Required work
Please go through the records below and return every line holding the word "салат".

Records provided
----

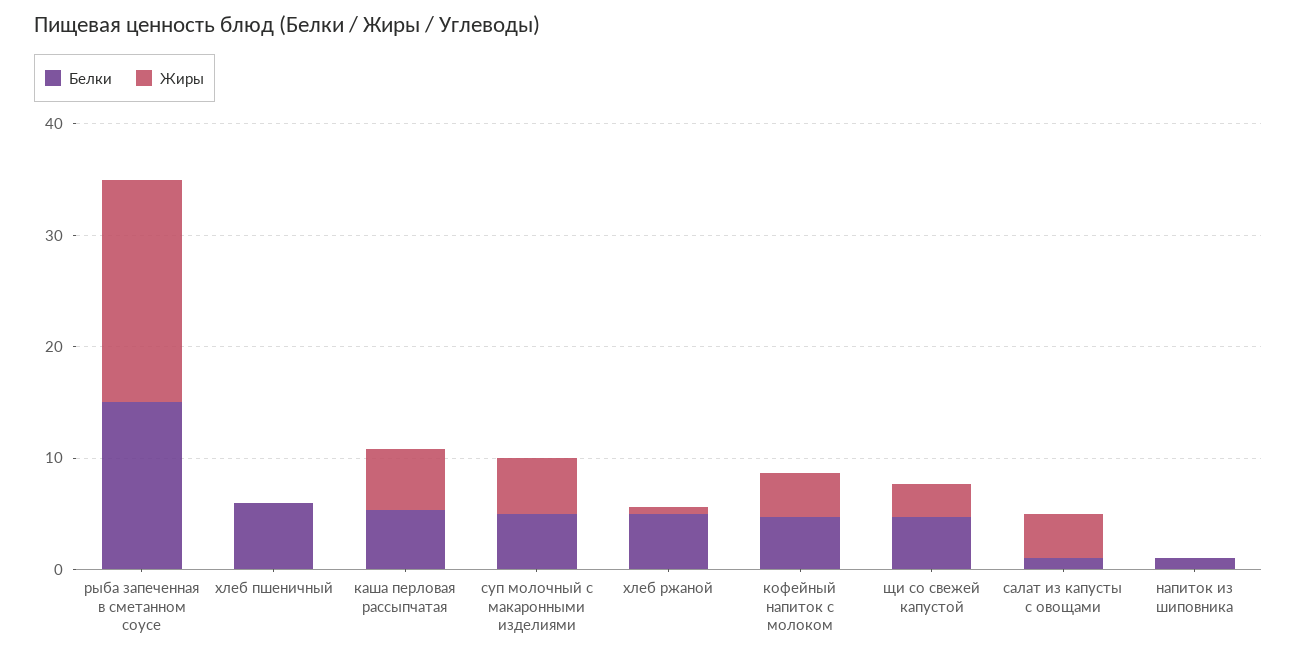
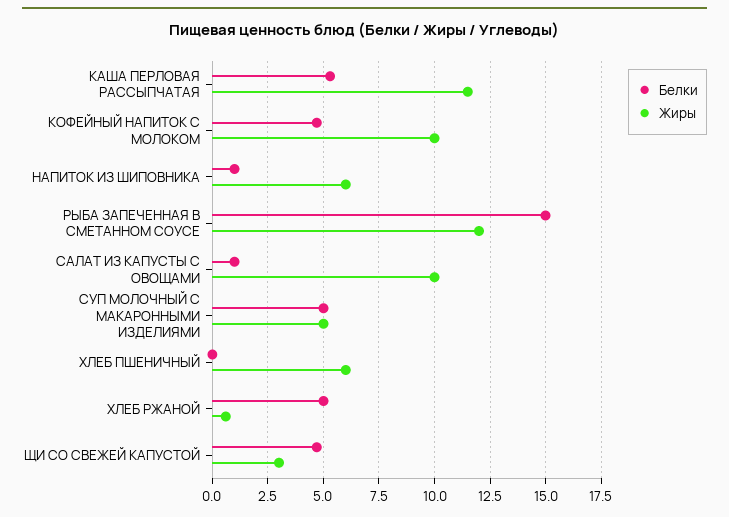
  {
    "Белки": {
      "рыба запеченная в сметанном соусе": 15,
-     "хлеб пшеничный": 6,
+     "хлеб пшеничный": 0,
      "каша перловая рассыпчатая": 5.5,
      "суп молочный с макаронными изделиями": 5,
      "хлеб ржаной": 5,
      "кофейный напиток с молоком": 4.5,
      "щи со свежей капустой": 4.5,
      "салат из капусты с овощами": 1,
      "напиток из шиповника": 1
    },
    "Жиры": {
-     "рыба запеченная в сметанном соусе": 20,
+     "рыба запеченная в сметанном соусе": 12,
-     "хлеб пшеничный": 0,
+     "хлеб пшеничный": 6,
-     "каша перловая рассыпчатая": 6,
+     "каша перловая рассыпчатая": 11.5,
      "суп молочный с макаронными изделиями": 5,
      "хлеб ржаной": 0.5,
-     "кофейный напиток с молоком": 4,
+     "кофейный напиток с молоком": 10,
      "щи со свежей капустой": 3,
-     "салат из капусты с овощами": 4,
+     "салат из капусты с овощами": 10,
-     "напиток из шиповника": 0
+     "напиток из шиповника": 6
    }
  }

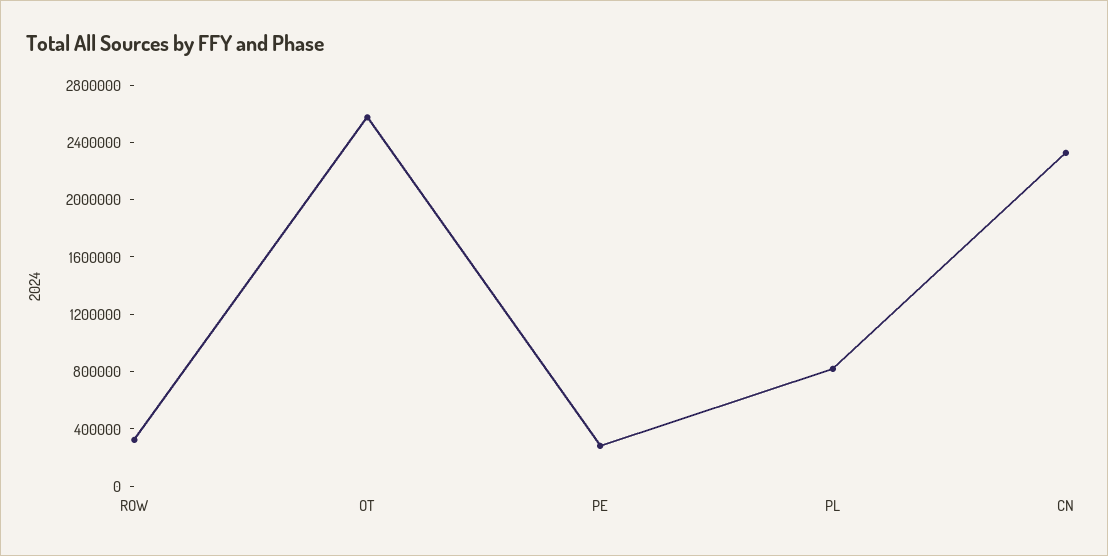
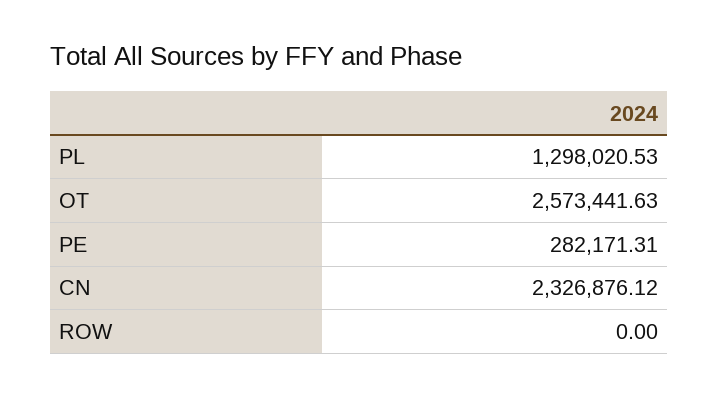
  {
-   "ROW": 300000,
+   "ROW": 0,
    "OT": 2573441.63,
    "PE": 282171.31,
-   "PL": 800000,
+   "PL": 1298020.53,
    "CN": 2326876.12
  }

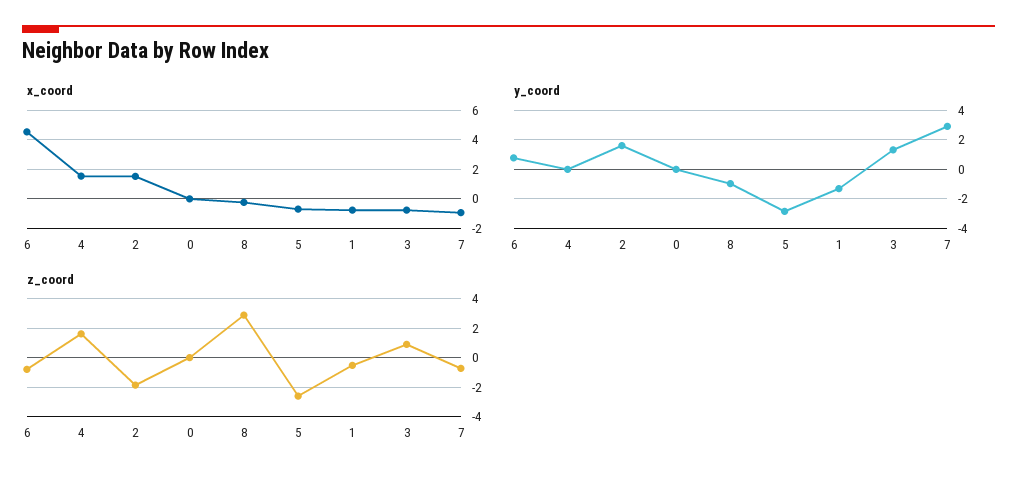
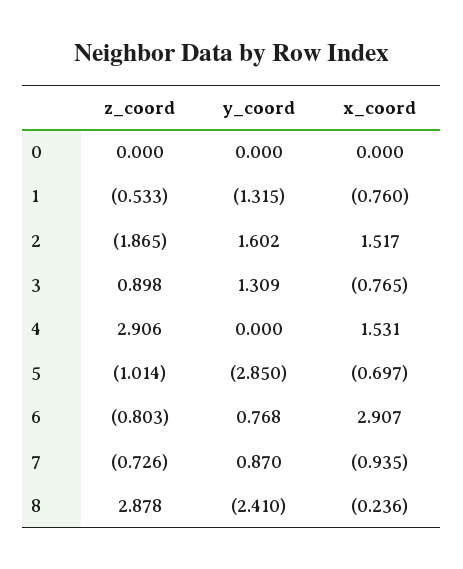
  {
    "x_coord": {
-     "6": 4.5,
+     "6": 2.907,
      "4": 1.531,
      "2": 1.517,
      "0": 0,
      "8": -0.236,
      "5": -0.697,
      "1": -0.76,
      "3": -0.765,
      "7": -0.935
    },
    "y_coord": {
      "6": 0.768,
      "4": 0,
      "2": 1.602,
      "0": 0,
-     "8": -1,
+     "8": -2.41,
      "5": -2.85,
      "1": -1.315,
      "3": 1.309,
-     "7": 3
+     "7": 0.87
    },
    "z_coord": {
      "6": -0.803,
-     "4": 1.5,
+     "4": 2.906,
      "2": -1.865,
      "0": 0,
      "8": 2.878,
-     "5": -2.5,
+     "5": -1.014,
      "1": -0.533,
      "3": 0.898,
      "7": -0.726
    }
  }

----

Result for this task
      "салат из капусты с овощами": 1,
-     "салат из капусты с овощами": 4,
+     "салат из капусты с овощами": 10,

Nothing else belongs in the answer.